Eu tenho ouvido o novo álbum do Bloc Party há algum tempo, mas não tive a chance de descrevê-lo por estar viajando pela Inglaterra. Aliás, essa é uma banda que surgiu por esses lados de cá. Começou em Londres, em 2000, mas a banda só ganhou esse nome em 2003. O "Four", quarto álbum da banda (claro, duh), é possivelmente um dos melhores da carreira da banda, e demorou cerca de 4 anos para ficar pronto. Quase um numero apocalíptico, né?!

O primeiro álbum, Silent Alarm, lançado em 2003 foi escolhido naquele ano, como o melhor do ano pela revista NME. Musicas como "Helicopter", "Positive Tension" e "Blanket" entraram de vez para a história do indie-rock mundial. O segundo álbum chamado de "A Weekend in the City" é mais calmo e aborda letras que falam de drogas e homossexualidade. Em 2008, o terceiro álbum chamado "Intimacy" chegou ao oitavo lugar do UK Albums Chart. e 18º na Billboard. Agora chegou a vez do "Four", o qual conta com músicas que ainda não fizeram o sucesso do primeiro álbum, mas é tāo bom quanto.



Os fãs de Bloc Party cresceram bastante desde 2003, e a banda também. É um álbum muito mais maduro. A primeira música, "So He Begin to Lie" possui quase um minuto de solo de guitarra e bateria e deve ser uma das músicas que mais irá levantar o público em seus shows. A segunda música exemplifica bem a sonoridade mais dark do álbum. "3x3" é quase um sussuro, seguido de gritos que soam quase em tom apocalíptico com uma letra que fala "No one loves you". Pretty heavy. "Octopus" relembra bastante os hits de sucesso da banda. Uma guitarra quase hiperativa toma conta da musica juntamente da voz num tom bem "softly" do vocalista da banda. É a música mais radio-friendly do album. A quarta musica, "Real Talk" é mais lenta, quase romântica e relaxante.

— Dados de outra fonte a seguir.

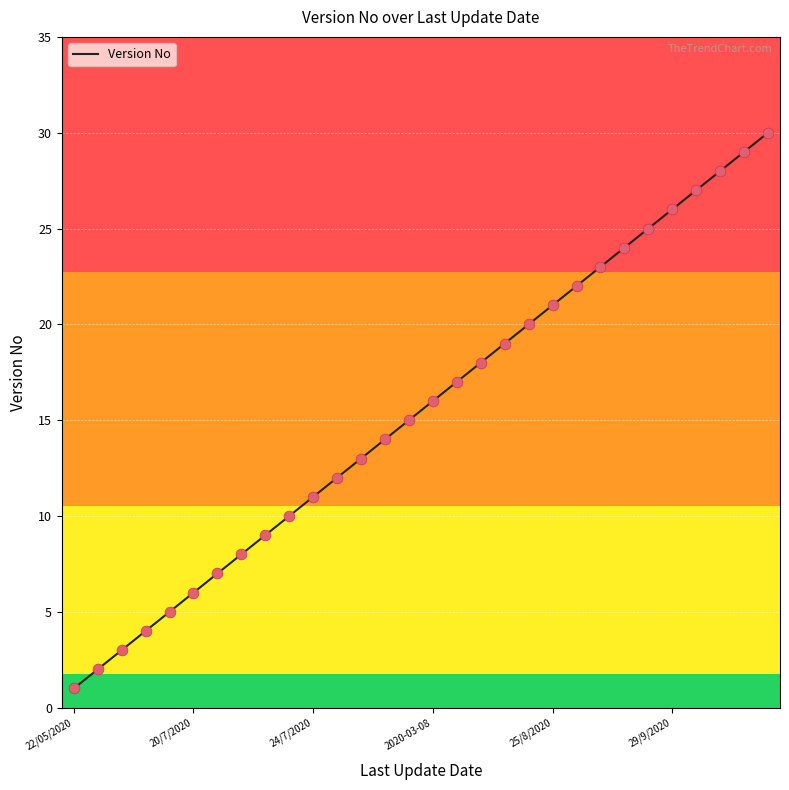

What is the maximum value shown in the chart?

30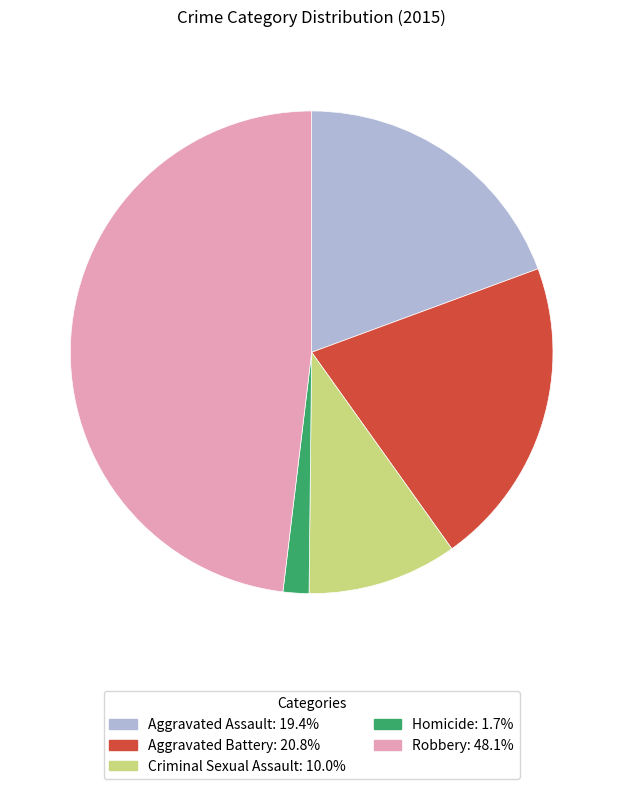

Do Aggravated Battery and Aggravated Assault together represent more than half of the pie?

No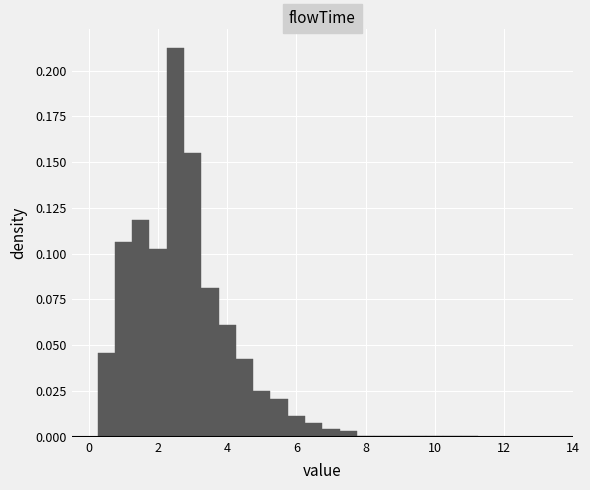

Read against the x-axis, roughly where is the centre of the tallest bar?

2.6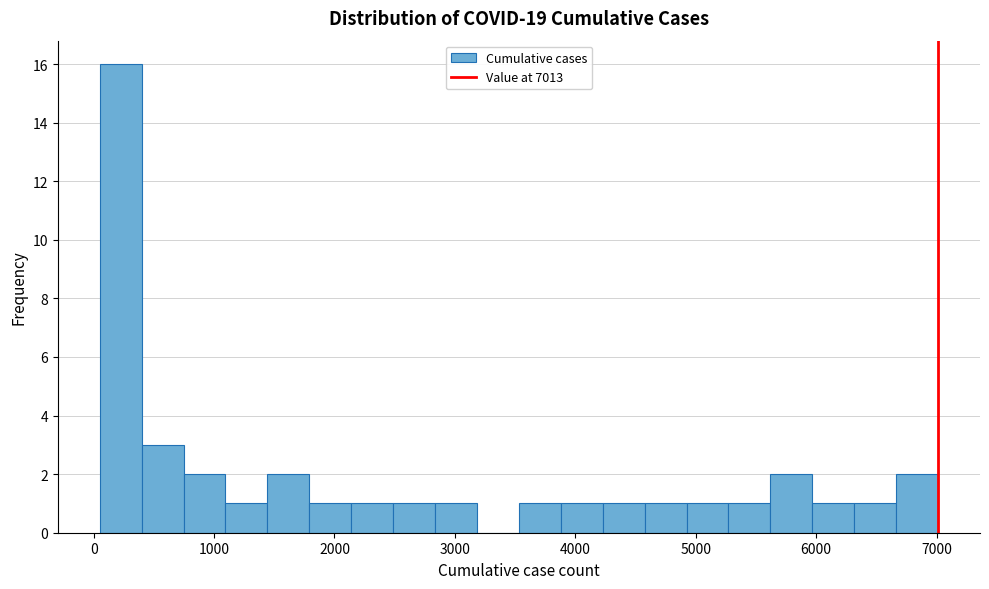

Around what value on the x-axis is the tallest bar? Give the approximate position of its centre, as read against the axis.

200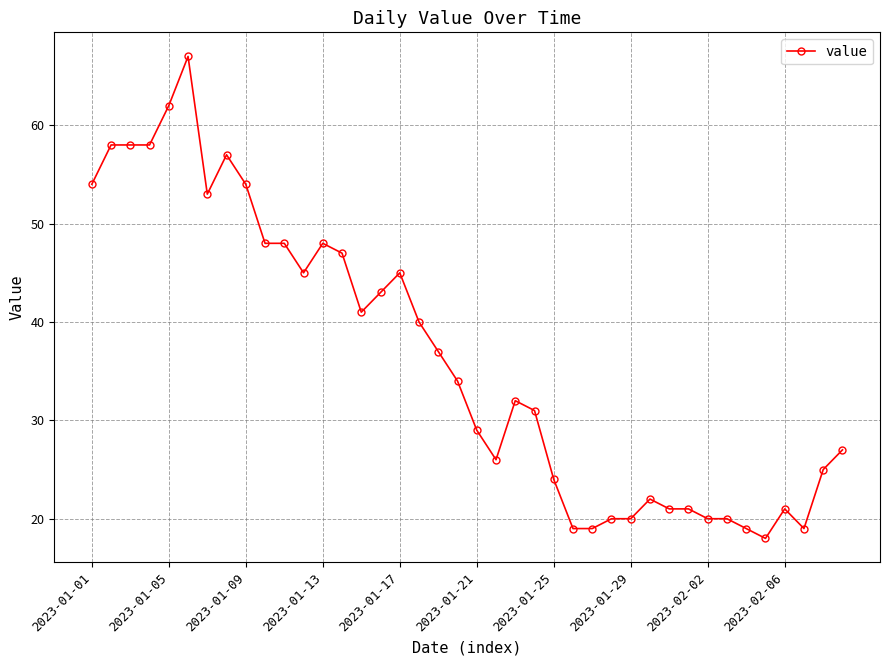

Reading left to right, extract all data points from this chart.

54	58	58	58	62	67	53	57	54	48	48	45	48	47	41	43	45	40	37	34	29	26	32	31	24	19	19	20	20	22	21	21	20	20	19	18	21	19	25	27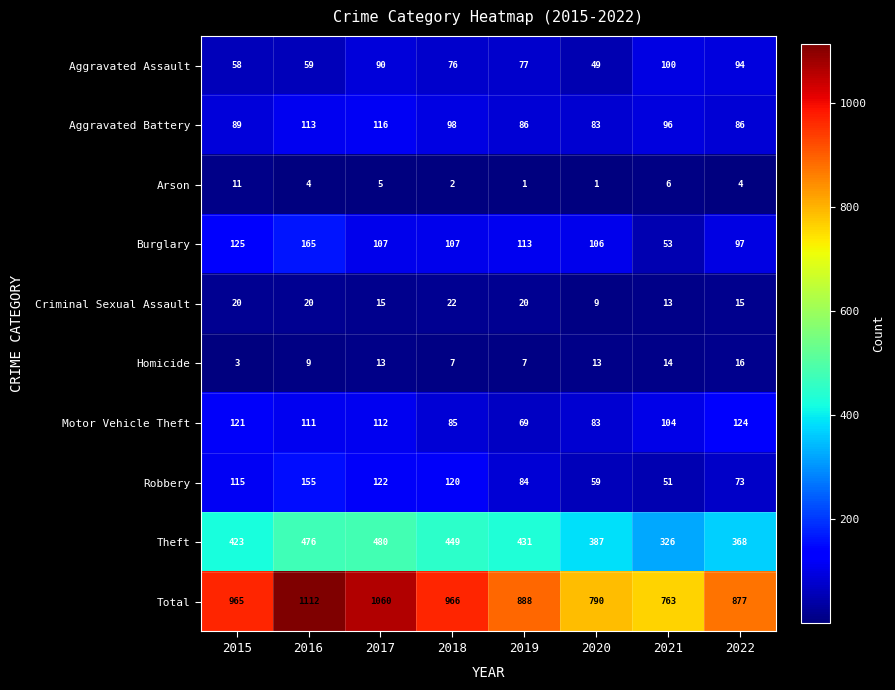

Where is Homicide nearest to the value 9?

2016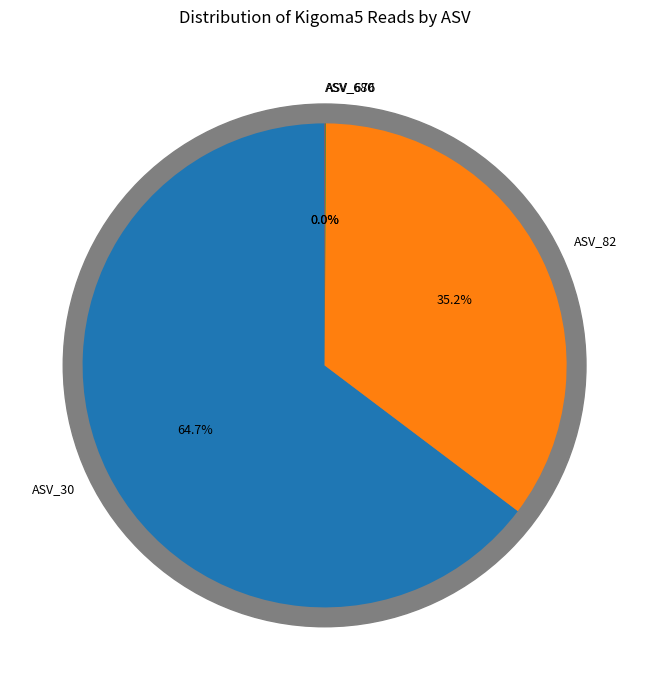

What percentage is NOT represented by ASV_82?

64.8%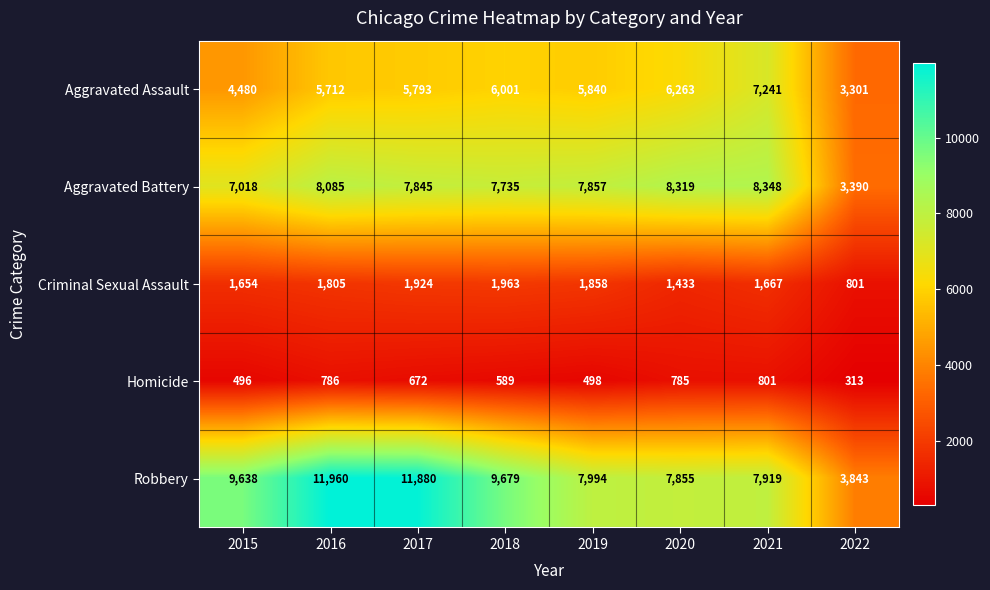

Rank the series by their maximum value, from highest to lowest.

Robbery, Aggravated Battery, Aggravated Assault, Criminal Sexual Assault, Homicide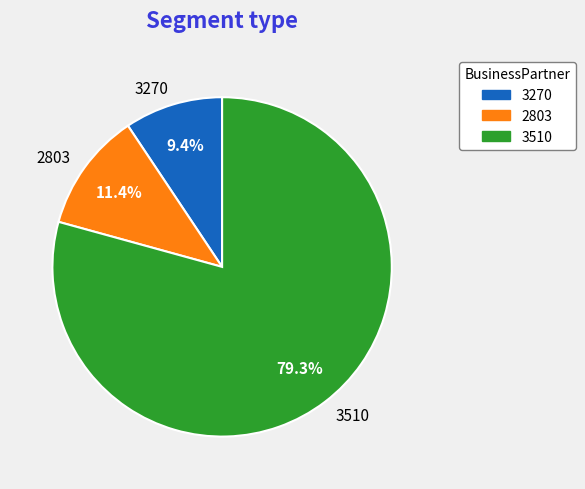

Which slice represents more than half of the pie?

3510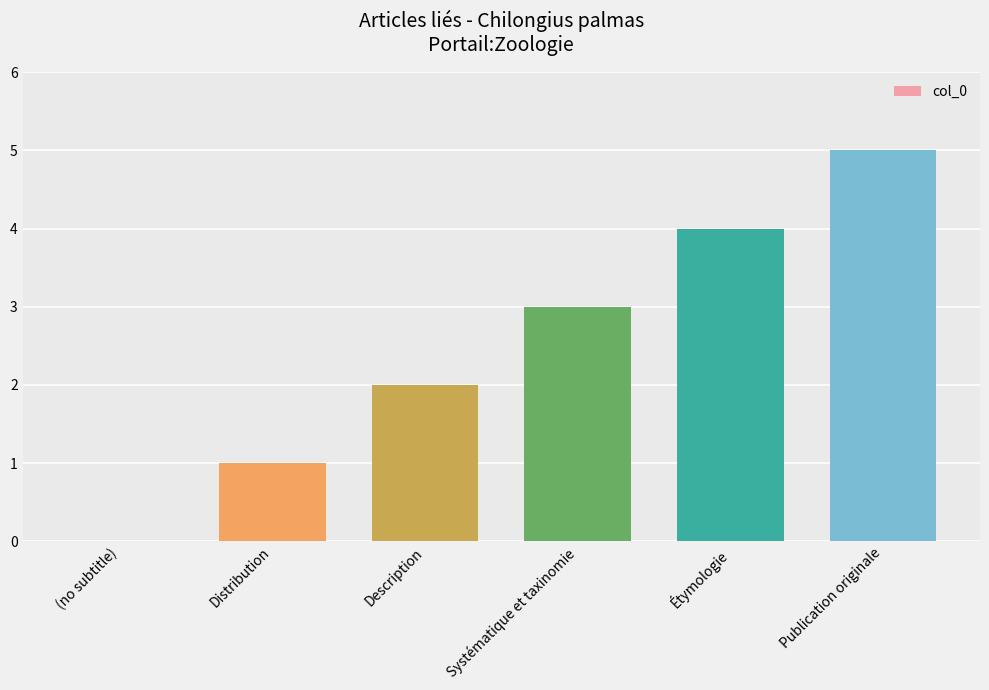

What is the difference between the values at Publication originale and Description?

3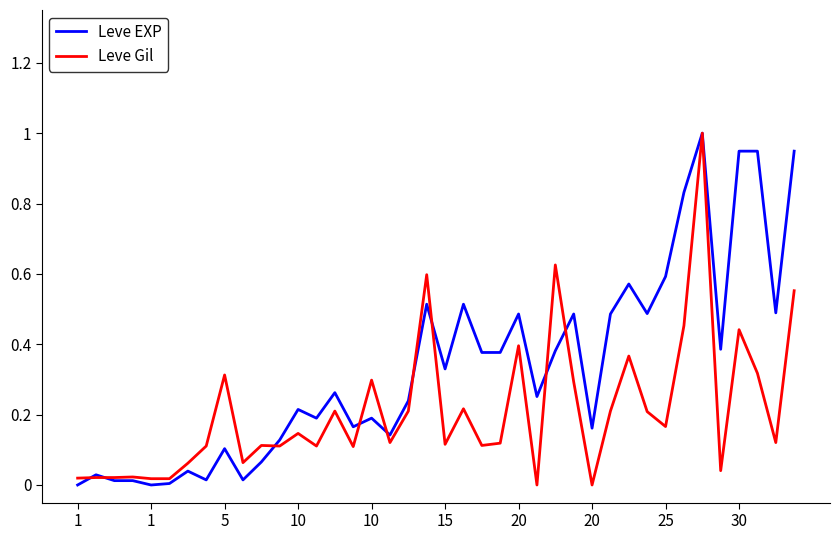

Rank the series by their average value, from lowest to highest.

Leve Gil, Leve EXP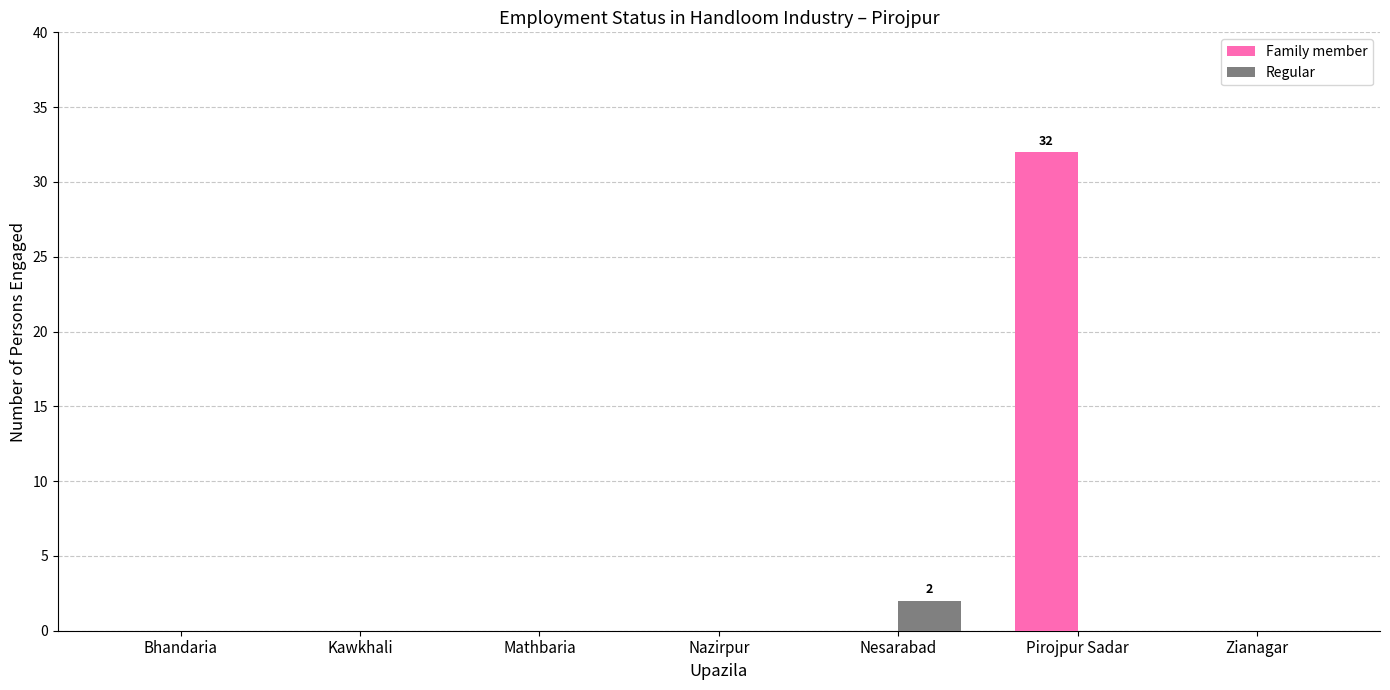

True or false: Family member has a value of 0 at Mathbaria.

True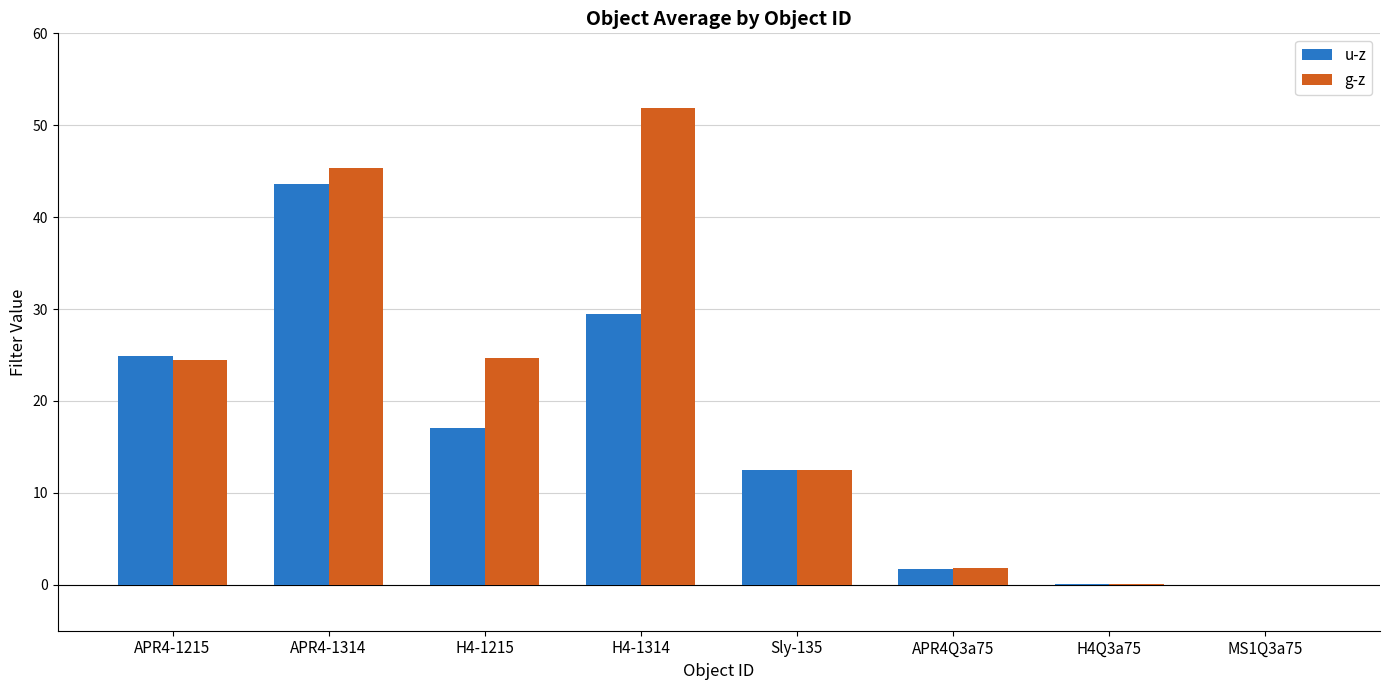

What is the sum of the g-z values at APR4Q3a75 and H4-1215?

26.5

A letra não é tao interessante, mas o ritmo "smooth" me agrada bastante.



Uma das músicas mais aclamadas e comentadas pela critica é "Kettling" e a sonoridade é comparada com Smashing Pumpkins. É talvez uma das músicas mais essenciais ao album. Um solo de guitarra quase espetacular pode ser observado durante a mesma. Seguindo temos "Day Four", que praticamente pulsa e relembra um pouco de The Cure. A letra da música é bastante interessante e dark:

I’ve felt death
Rising from me
From my fingers
And out my mouth

Ao começo de "Coliseum" você se depara com uma duvida. Continuar a ouvi-la ou nao? Ela parece quase amadora e um tanto chato, ate o som começar a ficar mais sombrio e acelerado. A sonoridade lembra um pouco a banda Deftones. "V.A.L.I.S" tem uma melodia interessante, e um clímax simplesmente perfeito. O nome da musica é provavelmente uma homenagem à ficção cientifica criada por Philip K. Dick e significa "Vast Active Living Intelligence System", uma visão agnóstica do mesmo em relação a Deus. "Team A", nona musica é boa, mas deve-se destacar a evoluçāo da mesma depois da sua metade, principalmente quando se ouve "I'm gonna ruin your life".



As outras musicas que merecem destaque são: "Truth", que te vicia desde o começo com o ritmo da guitarra, "The Healing", e a paz que a mesma passa, e a hardcore punk "We Are Not Good People", que nāo só incrementam o álbum, como sāo essenciais para a composiçāo do album. 



Normalmente as bandas tentam se reinventar com o tempo, e o Bloc Party fez justamente o contrário nesse álbum, tentando voltar as suas bases que lhe garantiram o status que hoje tem. A Decisão foi um tanto acertada, já que, com o novo álbum, a banda conseguiu se recuperar de um álbum anterior nao muito bem recebido pela critica.



"Mean" e "Leaf Skeleton" sāo as musicas que aparecem como bonus track do album. 



1 comentários:

Victor (Viih) disse...

Fiquei com preguica de colocar todos os acentos and stuff... muito chato colocar acento nesse computador novo. Sorry a quem se sentir incomodado.